> **Text shown**:
Fwd: UIEtips: Goal-Directed Design -- An Interview with Kim Goodwin

Daphne Ogle daphne at media.berkeley.edu
Wed Aug 15 23:46:38 UTC 2007

Interesting article about goal-directed design and Cooper's process.

I'm sharing since this is very much in-line with my design  
philosophies and methodologies  (Alan Cooper is my hero :) ).   We  
followed this process for the lightbox design and I'll be  
evangelizing something along these lines as a process we move forward  
with for Fluid design in general.


Begin forwarded message:

> From: Jared M. Spool <jared.m.spool at uie.com>
> Date: August 15, 2007 9:58:08 AM PDT
> To: "Daphne Ogle" <daphne at media.berkeley.edu>
> Subject: UIEtips: Goal-Directed Design -- An Interview with Kim  
> Goodwin
> Reply-To: jared.m.spool at uie.com
> --> Feature Article: Goal-Directed Design -- An Interview with Kim
>      Goodwin
> By Christine Perfetti
> Kim Goodwin is the General Manager and Vice President of Design at
> Cooper. Cooper created an interaction design methodology known as
> Goal-Directed Design. Their methodology identifies the goals and
> behaviors of users and directly translates them into the design. I
> recently had the chance to talk with Kim about her work and I've
> included an excerpt of the interview below.

> **Extracted information**:

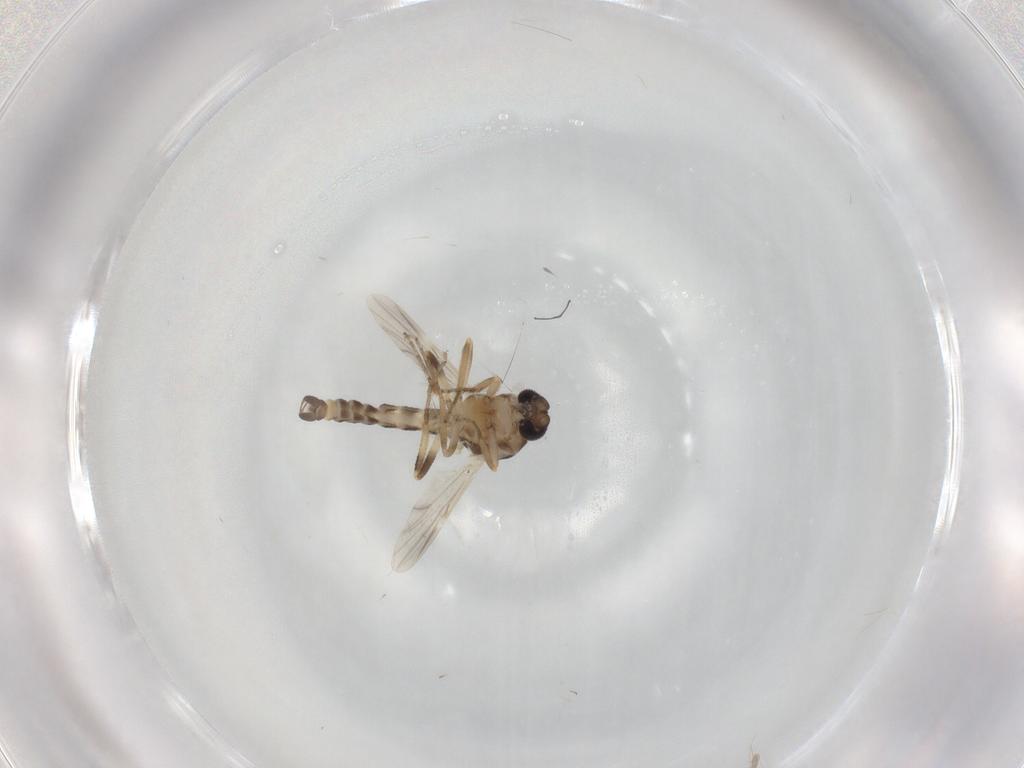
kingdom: Animalia
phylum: Arthropoda
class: Insecta
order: Diptera
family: Ceratopogonidae
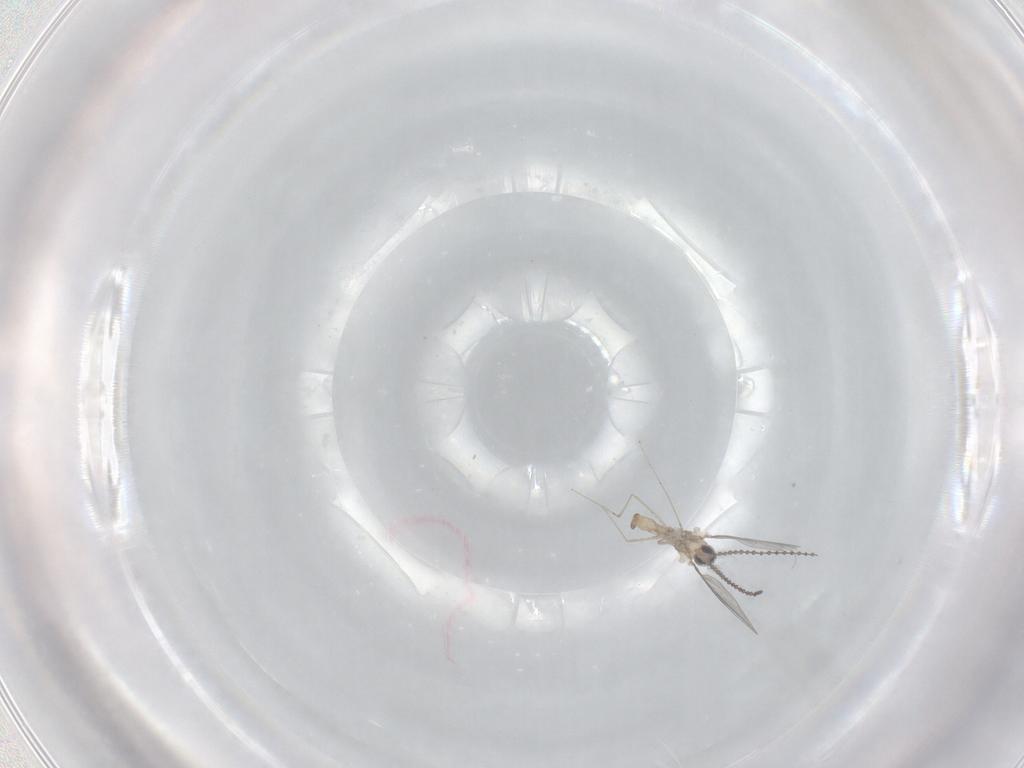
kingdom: Animalia
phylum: Arthropoda
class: Insecta
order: Diptera
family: Cecidomyiidae
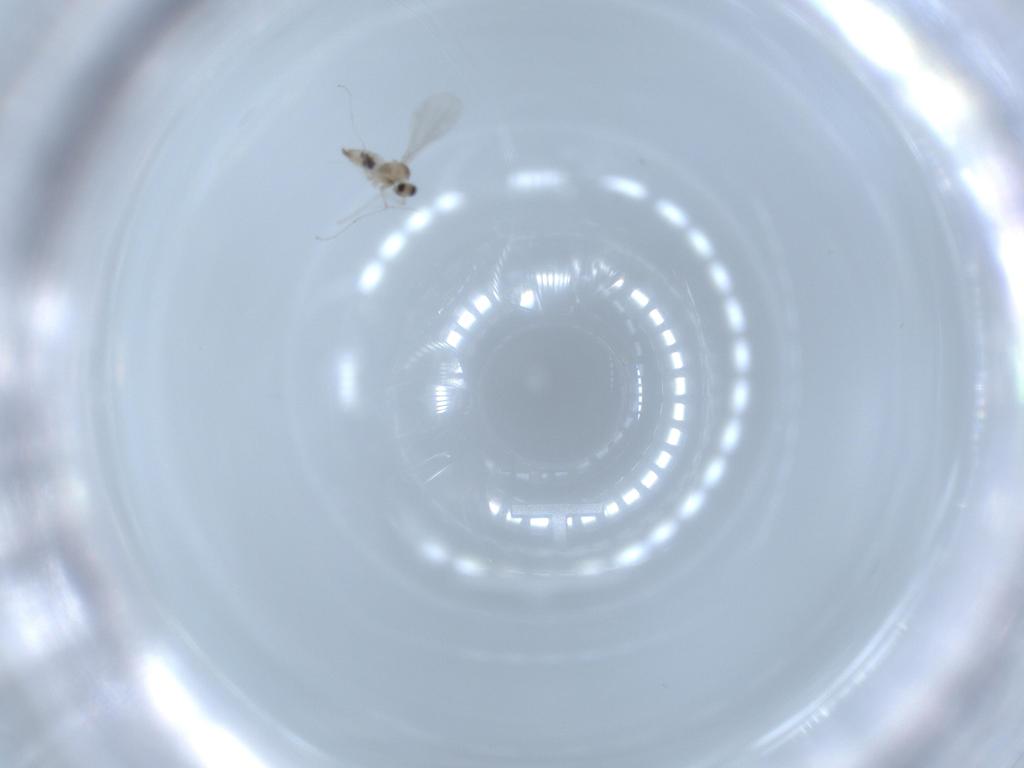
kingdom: Animalia
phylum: Arthropoda
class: Insecta
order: Diptera
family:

> **Your goal**:
Extend the email about Goal-Directed Design, starting right after its last sentence. The items have no connection to the email about Goal-Directed Design.

> **Task output**:
> [Editor's Note: You can hear the podcast of Christine's entire
> conversation with Kim at http://tinyurl.com/25gzkp
> Alan Cooper, the founder of Cooper, originally popularized the
> concept of personas. How does Cooper define a persona?
>     As personas have become more and more popular, many people have
>     started to misuse them, so there are a ton of misperceptions out
>     there about what personas really are.
>     A persona is a behavioral model. The most effective behavioral
>     models are distilled from interview and observation data of real
>     users into an archetypal description of how a particular type of
>     person behaves and what their goals are.
>     The two essential components of a persona are the persona's
>     behaviors and goals. For any product or service, design teams
>     have to create multiple personas that represent the range of
>     likely behaviors and goals.
> Some design teams base their personas on a real person instead of a
> fictitious archetype. What do you think of this approach?
>     Certainly there are some real people who are very similar to a
>     persona the design team may create, but it's a dangerous
>     approach because real humans are idiosyncratic. For example, any
>     individual user might hate the color blue or have some other
>     random opinions that aren't necessarily representative of a
>     larger population.
>     One of the strength of personas is that they gloss over those
>     little idiosyncratic things and really focus on the essence of
>     what is common to this particular type of person. That's one of
>     the reasons why we rely on personas instead of real users--they
>     are more representative.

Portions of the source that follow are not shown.